▼▼▼

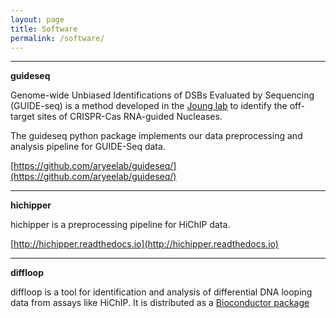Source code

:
 ```yaml
---
layout: page
title: Software
permalink: /software/
---
```





-----------------------------------
**guideseq**

Genome-wide Unbiased Identifications of DSBs Evaluated by Sequencing (GUIDE-seq) is a  method developed in the [Joung lab](http://www.jounglab.org) to identify the off-target sites of CRISPR-Cas RNA-guided Nucleases.

The guideseq python package implements our data preprocessing and analysis pipeline for GUIDE-Seq data.

[https://github.com/aryeelab/guideseq/](https://github.com/aryeelab/guideseq/)

-----------------------------------

**hichipper**

hichipper is a preprocessing pipeline for HiChIP data.

[http://hichipper.readthedocs.io](http://hichipper.readthedocs.io)


-----------------------------------
**diffloop**

diffloop is a tool for identification and analysis of differential DNA looping data from assays like HiChIP. It is distributed as a [Bioconductor package](http://bioconductor.org/packages/diffloop/)

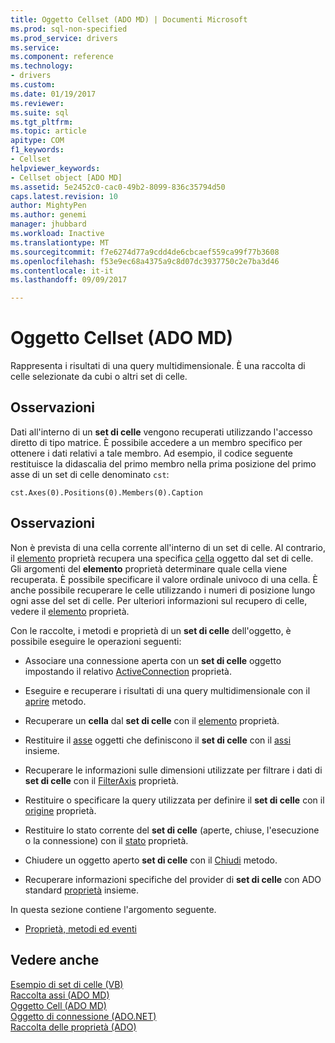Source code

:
 ```yaml
---
title: Oggetto Cellset (ADO MD) | Documenti Microsoft
ms.prod: sql-non-specified
ms.prod_service: drivers
ms.service: 
ms.component: reference
ms.technology:
- drivers
ms.custom: 
ms.date: 01/19/2017
ms.reviewer: 
ms.suite: sql
ms.tgt_pltfrm: 
ms.topic: article
apitype: COM
f1_keywords:
- Cellset
helpviewer_keywords:
- Cellset object [ADO MD]
ms.assetid: 5e2452c0-cac0-49b2-8099-836c35794d50
caps.latest.revision: 10
author: MightyPen
ms.author: genemi
manager: jhubbard
ms.workload: Inactive
ms.translationtype: MT
ms.sourcegitcommit: f7e6274d77a9cdd4de6cbcaef559ca99f77b3608
ms.openlocfilehash: f53e9ec68a4375a9c8d07dc3937750c2e7ba3d46
ms.contentlocale: it-it
ms.lasthandoff: 09/09/2017

---
```

# <a name="cellset-object-ado-md"></a>Oggetto Cellset (ADO MD)
Rappresenta i risultati di una query multidimensionale. È una raccolta di celle selezionate da cubi o altri set di celle.  
  
## <a name="remarks"></a>Osservazioni  
 Dati all'interno di un **set di celle** vengono recuperati utilizzando l'accesso diretto di tipo matrice. È possibile accedere a un membro specifico per ottenere i dati relativi a tale membro. Ad esempio, il codice seguente restituisce la didascalia del primo membro nella prima posizione del primo asse di un set di celle denominato `cst`:  
  
```  
cst.Axes(0).Positions(0).Members(0).Caption  
```  
  
## <a name="remarks"></a>Osservazioni  
 Non è prevista di una cella corrente all'interno di un set di celle. Al contrario, il [elemento](../../../ado/reference/ado-md-api/item-property-ado-md-cellset.md) proprietà recupera una specifica [cella](../../../ado/reference/ado-md-api/cell-object-ado-md.md) oggetto dal set di celle. Gli argomenti del **elemento** proprietà determinare quale cella viene recuperata. È possibile specificare il valore ordinale univoco di una cella. È anche possibile recuperare le celle utilizzando i numeri di posizione lungo ogni asse del set di celle. Per ulteriori informazioni sul recupero di celle, vedere il [elemento](../../../ado/reference/ado-md-api/item-property-ado-md-cellset.md) proprietà.  
  
 Con le raccolte, i metodi e proprietà di un **set di celle** dell'oggetto, è possibile eseguire le operazioni seguenti:  
  
-   Associare una connessione aperta con un **set di celle** oggetto impostando il relativo [ActiveConnection](../../../ado/reference/ado-md-api/activeconnection-property-ado-md.md) proprietà.  
  
-   Eseguire e recuperare i risultati di una query multidimensionale con il [aprire](../../../ado/reference/ado-md-api/open-method-ado-md.md) metodo.  
  
-   Recuperare un **cella** dal **set di celle** con il [elemento](../../../ado/reference/ado-md-api/item-property-ado-md-cellset.md) proprietà.  
  
-   Restituire il [asse](../../../ado/reference/ado-md-api/axis-object-ado-md.md) oggetti che definiscono il **set di celle** con il [assi](../../../ado/reference/ado-md-api/axes-collection-ado-md.md) insieme.  
  
-   Recuperare le informazioni sulle dimensioni utilizzate per filtrare i dati di **set di celle** con il [FilterAxis](../../../ado/reference/ado-md-api/filteraxis-property-ado-md.md) proprietà.  
  
-   Restituire o specificare la query utilizzata per definire il **set di celle** con il [origine](../../../ado/reference/ado-md-api/source-property-ado-md.md) proprietà.  
  
-   Restituire lo stato corrente del **set di celle** (aperte, chiuse, l'esecuzione o la connessione) con il [stato](../../../ado/reference/ado-md-api/state-property-ado-md.md) proprietà.  
  
-   Chiudere un oggetto aperto **set di celle** con il [Chiudi](../../../ado/reference/ado-md-api/close-method-ado-md.md) metodo.  
  
-   Recuperare informazioni specifiche del provider di **set di celle** con ADO standard [proprietà](../../../ado/reference/ado-api/properties-collection-ado.md) insieme.  
  
 In questa sezione contiene l'argomento seguente.  
  
-   [Proprietà, metodi ed eventi](../../../ado/reference/ado-md-api/cellset-object-properties-methods-and-events.md)  
  
## <a name="see-also"></a>Vedere anche  
 [Esempio di set di celle (VB)](../../../ado/reference/ado-md-api/cellset-example-vb.md)   
 [Raccolta assi (ADO MD)](../../../ado/reference/ado-md-api/axes-collection-ado-md.md)   
 [Oggetto Cell (ADO MD)](../../../ado/reference/ado-md-api/cell-object-ado-md.md)   
 [Oggetto di connessione (ADO.NET)](../../../ado/reference/ado-api/connection-object-ado.md)   
 [Raccolta delle proprietà (ADO)](../../../ado/reference/ado-api/properties-collection-ado.md)

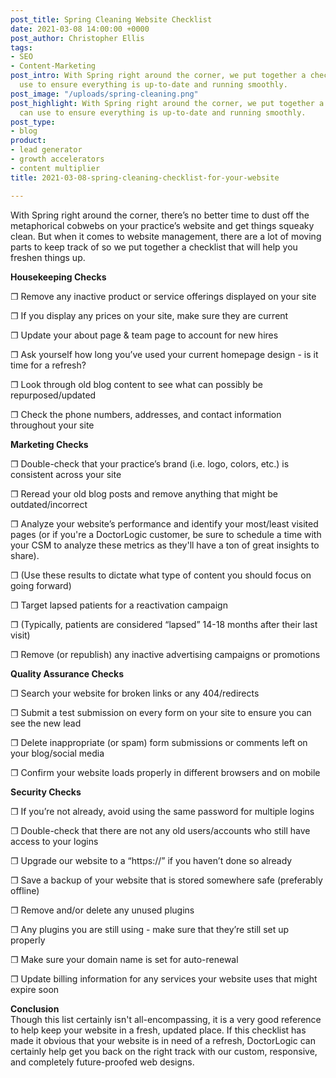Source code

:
 ```yaml
---
post_title: Spring Cleaning Website Checklist
date: 2021-03-08 14:00:00 +0000
post_author: Christopher Ellis
tags:
- SEO
- Content-Marketing
post_intro: With Spring right around the corner, we put together a checklist you can
  use to ensure everything is up-to-date and running smoothly.
post_image: "/uploads/spring-cleaning.png"
post_highlight: With Spring right around the corner, we put together a checklist you
  can use to ensure everything is up-to-date and running smoothly.
post_type:
- blog
product:
- lead generator
- growth accelerators
- content multiplier
title: 2021-03-08-spring-cleaning-checklist-for-your-website

---
```

With Spring right around the corner, there’s no better time to dust off the metaphorical cobwebs on your practice’s website and get things squeaky clean. But when it comes to website management, there are a lot of moving parts to keep track of so we put together a checklist that will help you freshen things up.

  
**Housekeeping Checks**

❐ Remove any inactive product or service offerings displayed on your site

❐ If you display any prices on your site, make sure they are current

❐ Update your about page & team page to account for new hires

❐ Ask yourself how long you’ve used your current homepage design - is it time for a refresh?

❐ Look through old blog content to see what can possibly be repurposed/updated

❐ Check the phone numbers, addresses, and contact information throughout your site

  
**Marketing Checks**

❐ Double-check that your practice’s brand (i.e. logo, colors, etc.) is consistent across your site

❐ Reread your old blog posts and remove anything that might be outdated/incorrect

❐ Analyze your website’s performance and identify your most/least visited pages (or if you're a DoctorLogic customer, be sure to schedule a time with your CSM to analyze these metrics as they'll have a ton of great insights to share). 

❐ (Use these results to dictate what type of content you should focus on going forward)

❐ Target lapsed patients for a reactivation campaign

❐ (Typically, patients are considered “lapsed” 14-18 months after their last visit)

❐ Remove (or republish) any inactive advertising campaigns or promotions

  
**Quality Assurance Checks**

❐ Search your website for broken links or any 404/redirects

❐ Submit a test submission on every form on your site to ensure you can see the new lead

❐ Delete inappropriate (or spam) form submissions or comments left on your blog/social media

❐ Confirm your website loads properly in different browsers and on mobile

**Security Checks**

❐ If you’re not already, avoid using the same password for multiple logins

❐ Double-check that there are not any old users/accounts who still have access to your logins

❐ Upgrade our website to a “https://” if you haven’t done so already

❐ Save a backup of your website that is stored somewhere safe (preferably offline)

❐ Remove and/or delete any unused plugins

❐ Any plugins you are still using - make sure that they’re still set up properly

❐ Make sure your domain name is set for auto-renewal

❐ Update billing information for any services your website uses that might expire soon

**Conclusion**  
Though this list certainly isn't all-encompassing, it is a very good reference to help keep your website in a fresh, updated place. If this checklist has made it obvious that your website is in need of a refresh, DoctorLogic can certainly help get you back on the right track with our custom, responsive, and completely future-proofed web designs.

▲▲▲

# Your instructions
Within the material above, report how many lines carry the word "https", and nothing else.

# Answer box
2